Study examines the potential risks of smallpox vaccination

May 07, 2002

ANN ARBOR, MI - An immunization campaign to vaccinate Americans against smallpox would be protective against a smallpox bioterror attack, but the smallpox vaccination itself poses a risk of death or serious illness. So, a new study recommends, any decision to resume smallpox vaccination should be based on the likelihood of a smallpox attack, the effectiveness of other smallpox control measures, and the potential harm of the smallpox vaccine.

These conclusions are based on historical evidence from prior smallpox vaccination campaigns, adjusted to the current American population. Pediatric researchers at the University of Michigan Health System will present those findings on May 7 at the annual meeting of the Pediatric Academic Societies in Baltimore.

Smallpox is deadly, killing as many as 30 percent of those infected. Immunization against smallpox using vaccinia, the live cowpox virus, was successful in eradicating smallpox globally by 1980. But routine vaccination in the United States was stopped in 1972 when the risk posed by the vaccine outweighed the risk of contracting smallpox.

It is not known how much immunity against smallpox remains in those people vaccinated prior to 1972. The recent anthrax attacks have raised concern about the nation's vulnerability to smallpox attack, and recent polls found that many Americans would be interested in smallpox vaccination, if it were available.

The UMHS researchers -- led by pediatrician Alex Kemper, M.D., MPH, MS -- hope their results may help guide public officials as they develop plans to prepare for a possible bioterror attack with smallpox. Their research group, the Child Health Evaluation and Research (CHEAR) Unit, focuses on issues of vaccine delivery and preventive health.

Historical evidence indicates that children less than one year old, and people with compromised immune systems or eczema, are most at risk for side effects from smallpox vaccination and should not receive the vaccine. And, because the smallpox vaccine is a live virus, a recently vaccinated person could pass the smallpox vaccine virus to a vulnerable unvaccinated person, potentially leading to death or serious illness. To prevent this, the researchers recommend that people in close contact with high-risk individuals should not be vaccinated.

As a result of these precautions, the U-M researchers estimate that 25 percent of the U.S. population would need to be excluded from any smallpox vaccination campaign because they are high-risk for a side effect or have close contact with someone who is at high-risk.

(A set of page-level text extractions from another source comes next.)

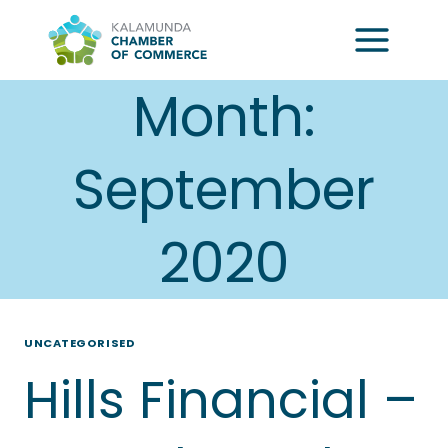
Skip
to
content
Month:
September
2020
UNCATEGORISED
Hills Financial –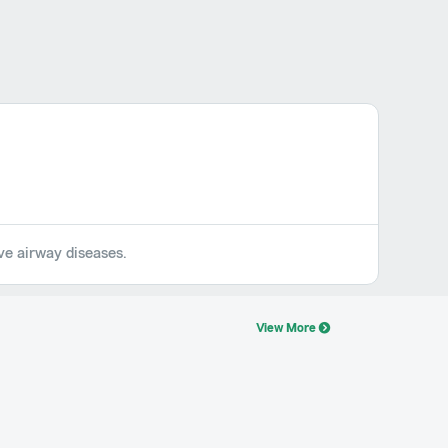
ive airway diseases.
View More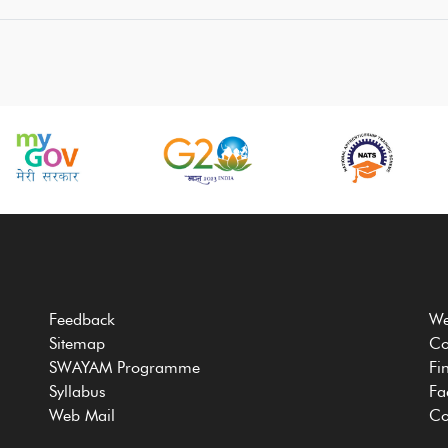
Feedback
We
Sitemap
Co
SWAYAM Programme
Fi
Syllabus
Fa
Web Mail
Co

Kemper and his colleagues estimate that an immunization campaign targeting young people between 1 year and 29 years of age could lead to the vaccination of 82.5 million individuals, of which 190 people would be expected to die from vaccine complications. A more comprehensive campaign, for those between 1- and 65-years of age, could lead to vaccination of 178.5 million individuals, of which 285 people would be expected to die.

The number of people suffering serious, but survivable, side effects would be 1,600 in the campaign targeted towards children and young adults, and 4,600 in the more comprehensive campaign. Approximately 15 million people in the campaign for children and young adults and 32 million people in the more comprehensive campaign would have less serious side effects, including fever and rash.

According to Kemper, "These numbers need to be interpreted cautiously, because they are based on historical data. Improvements in healthcare over the past three decades may decrease the number of fatal or serious side effects."

But, he continued, "In contrast, the number of serious side effects may be greater due to the increased number of individuals who are immunocompromised. In any case, the risk posed by smallpox vaccination is greater than the risk from other recommended vaccines, such as the MMR vaccine or the varicella vaccine against chickenpox. The public should be aware of these risks. Any decision to resume routine smallpox vaccination before a bioterror attack must carefully weigh these risks against the benefit of protection."
In addition to Kemper, the authors of the study are pediatrics researcher Matthew Davis, MD, MAPP, and Gary Freed, M.D., MPH, chief of the Division of General Pediatrics and director of the CHEAR Unit.

NOTE: These results were published April 15 in the journal Effective Clinical Practice.